Photo: Romulo Yanes; Food Styling: Torie Cox; Prop Styling: Claire Spollen
Yield
Serves 4 (serving size: about 1 2/3 cups soup, 1 tbsp. almonds, and 1 1/2 tsp. chives)

This fast recipe delivers slow-cooked flavor. Pumpkin is one of the few vegetables whose canned version is quite good, saving you lots of time and effort. Just be sure you don't accidentally grab pumpkin pie filling, which contains added sugar and spices.

How to Make It

Step 1

Place butter, sage, and onion in a large saucepan or Dutch oven over medium-high. Cover and cook 7 to 8 minutes or until onion is lightly browned, stirring occasionally.

Step 2

Coarsely chop 1/4 cup almonds; set aside. Whisk together flour and 1/4 cup stock. Add remaining 1/2 cup almonds, flour mixture, remaining 2 3/4 cups stock, pumpkin, salt, and pepper to onion mixture.
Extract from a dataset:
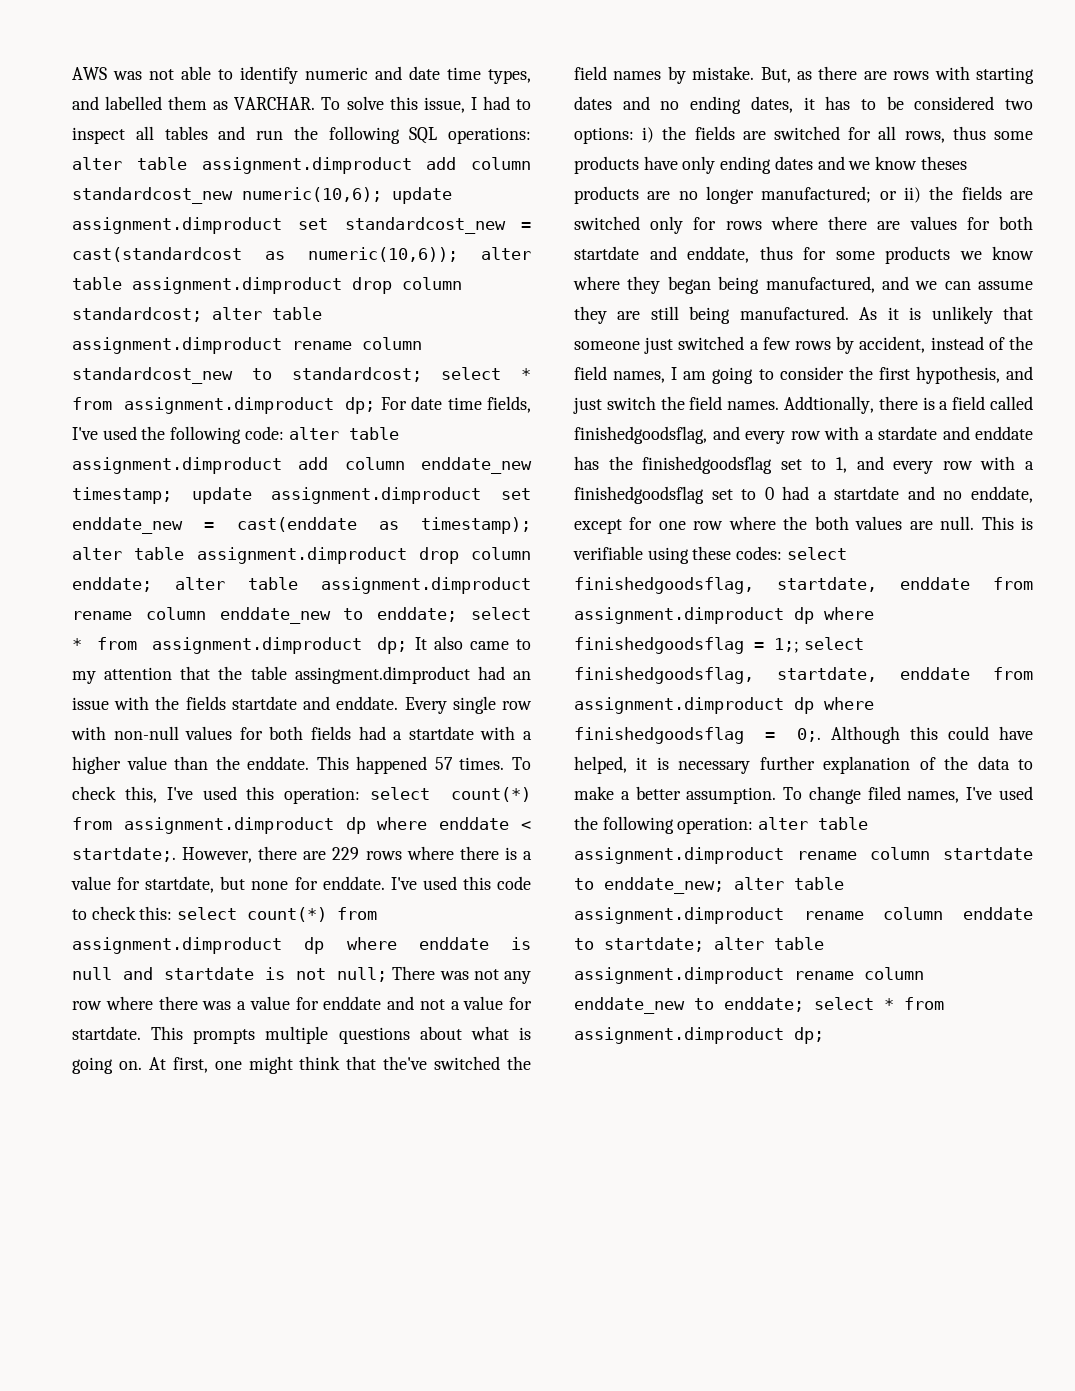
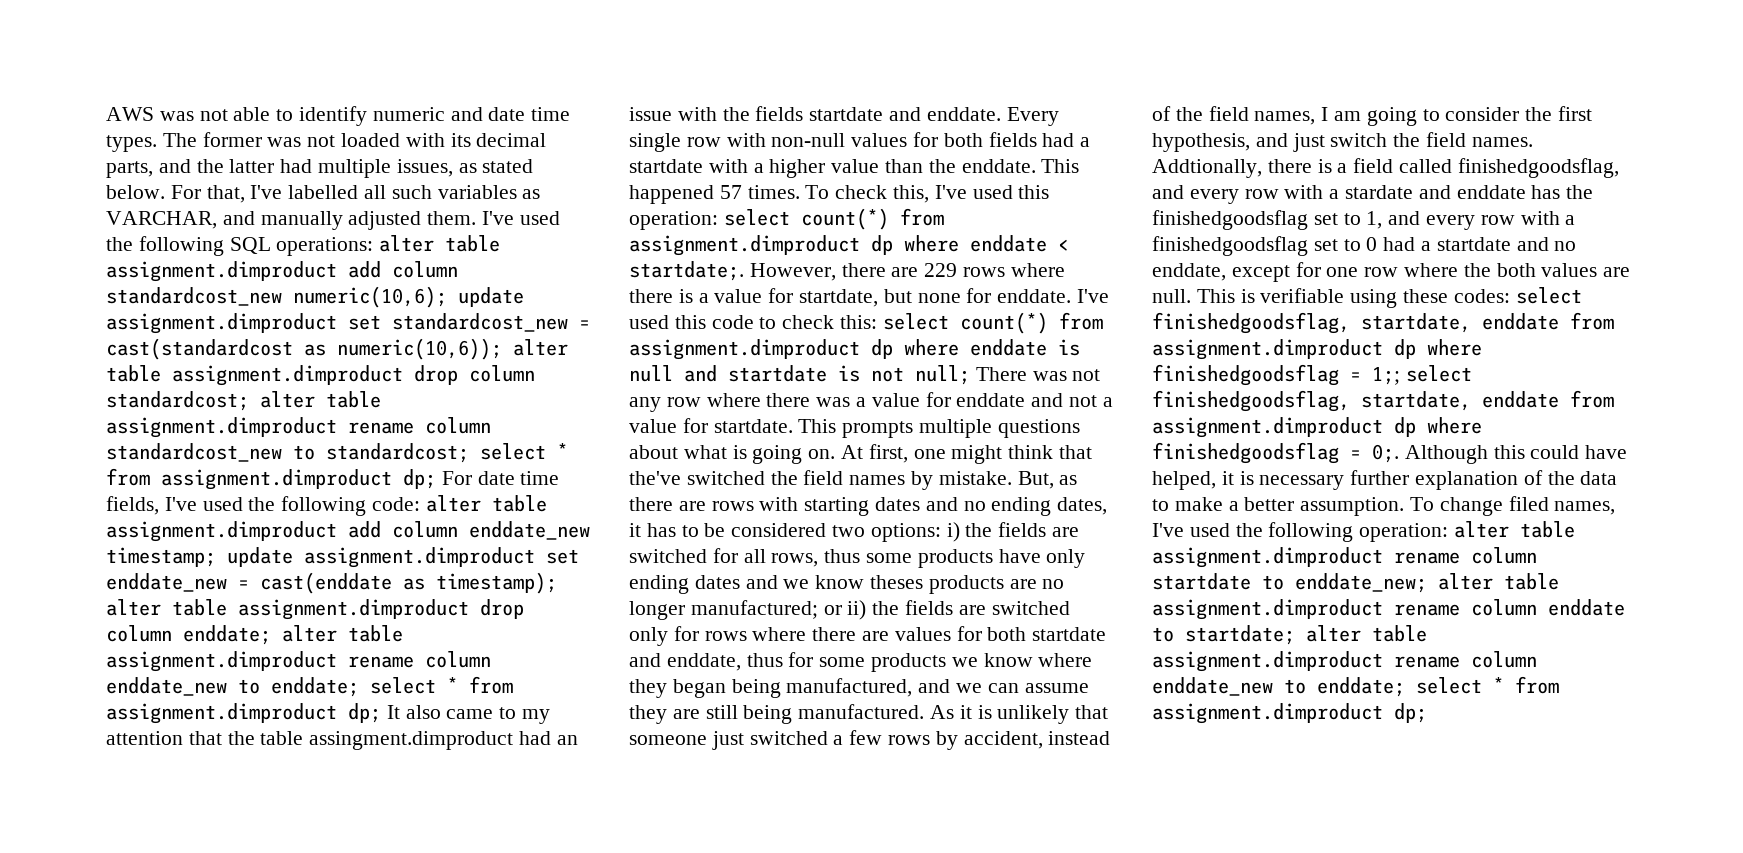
[488,69,531,84] [72,96,531,113] [72,126,283,144] types, and labelled them as VARCHAR. To solve this issue, I had to inspect all tables and run -> [106,132,547,152] [106,159,534,178] [106,185,541,203] [106,211,560,230] types. The former was not loaded with its decimal parts, and the latter had multiple issues, as stated below. For that, I've labelled all such variables as VARCHAR, and manually adjusted them. I've used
Bring to a boil. Reduce heat to medium-low, and simmer 5 minutes, stirring occasionally to keep pumpkin mixture from sticking to bottom of pan.

Step 3

Place pumpkin mixture in a blender; remove center piece of blender lid (to allow steam to escape). Secure lid on blender. Place a clean towel over opening in lid. Process until smooth. Ladle soup into bowls; sprinkle with reserved 1/4 cup chopped almonds and chives.